When Tim Marshall started making ultralight outdoor gear in his home basement in Minnesota back in 2006, he never imagined that one day it would become his full-time career. In fact, he says that he only started selling his gear “because it was the only way to feed [his] gear making habit.”
Fast forward to 2018 and Tim’s company, Enlightened Equipment, has over 50 employees and a production facility, and is a dominant force in the growing industry that caters to anyone whose approach to the trail is fast and light.
Best known for quilts, Enlightened Equipment has expanded its product line in recent years to include sleeping bags, bivy shelters and apparel, with an even wider variety of offerings planned for the future.
Tim says that his mission is to create the highest quality gear at the lowest possible price. Competitors in the ultralight industry tend to offer products that are far outside the budget of many customers, but not Tim. His product designs are informed by a no-frills philosophy that focuses on delivering the essential features customers need from their backcountry equipment, while eschewing extras that weigh adventurers down or gouge their finances. He is committed to ensuring that Enlightened Equipment can consistently keep up with ever greater demand and an expanding customer base by offering gear at low, medium, and high price points.

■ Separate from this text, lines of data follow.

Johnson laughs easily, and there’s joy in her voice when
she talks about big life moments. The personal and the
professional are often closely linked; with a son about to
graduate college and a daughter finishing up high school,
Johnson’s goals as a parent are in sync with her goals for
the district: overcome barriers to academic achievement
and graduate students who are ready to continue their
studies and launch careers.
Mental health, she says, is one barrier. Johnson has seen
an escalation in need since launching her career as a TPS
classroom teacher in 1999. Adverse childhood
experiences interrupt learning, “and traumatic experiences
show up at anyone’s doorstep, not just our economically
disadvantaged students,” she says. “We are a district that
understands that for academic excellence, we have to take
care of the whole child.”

When asked what originally got him interested in making gear, Tim cites the influence of his wife (for getting him into backpacking in the first place) and the OG ultralight backpacking guru, Ray Jardine. He read a few of Jardine’s books and became inspired by their minimalist, self-reliant ethos. Jardine sold kits at the time to help his readers make their own gear, and Tim says the first pieces he ever made were Jardine’s designs.
For more than a year, Tim strictly made gear for himself. Then, in 2008, he started selling his own original products. In its first three years, Enlightened Equipment was a single-man operation, which Tim ran while still working another full-time job.
As demand for his products grew, his small business became ever more difficult to maintain as a side project. Eventually it became so large that it demanded more than just his spare time, but was still not large enough that he could justify quitting his other job.
By 2011 Tim decided he needed to walk away and offered the company up for sale. A few months later, he was approached by a group of friends who offered to let him work under their business umbrella so that he could hire a small staff and re-launch. Tim finally went full-time as a gear manufacturer, and the rest became history.
In terms of challenges he has faced since then, Tim jokes that the only major one has been getting used to the idea of himself as a businessman. Yet apart from having to occasionally don a suit and tie, he has been overwhelmed by the amount of support Enlightened Equipment has received. The company has built a loyal following in the thru-hiking community, particularly on the Pacific Crest Trail.
From a design perspective, it is the needs of thru-hikers and the feedback of the long distance backpacking community that continue to drive Enlightened Equipment’s innovations.
Going forward, Tim has big plans for Enlightened Equipment. In the future, he hopes to take over the Appalachian Trail the way he has the PCT. There will be a wider variety of designs and a larger range of price points in order to meet the demands of every possible kind of thru-hiker.
He also plans to expand the company’s offerings well beyond the realm of sleep systems. And while he currently manufactures some of his products in China in order to keep up with demand, he believes that by 2020 Enlightened Equipment will be able to produce its entire line domestically at an equal quality and cost.
In the meantime, Enlightened Equipment will continue churning out high-performance sleep systems and apparel from its Minnesota factory, listening to thru-hikers and dreaming up ways to deliver the best-performing ultralight equipment that any backpacker’s money can buy.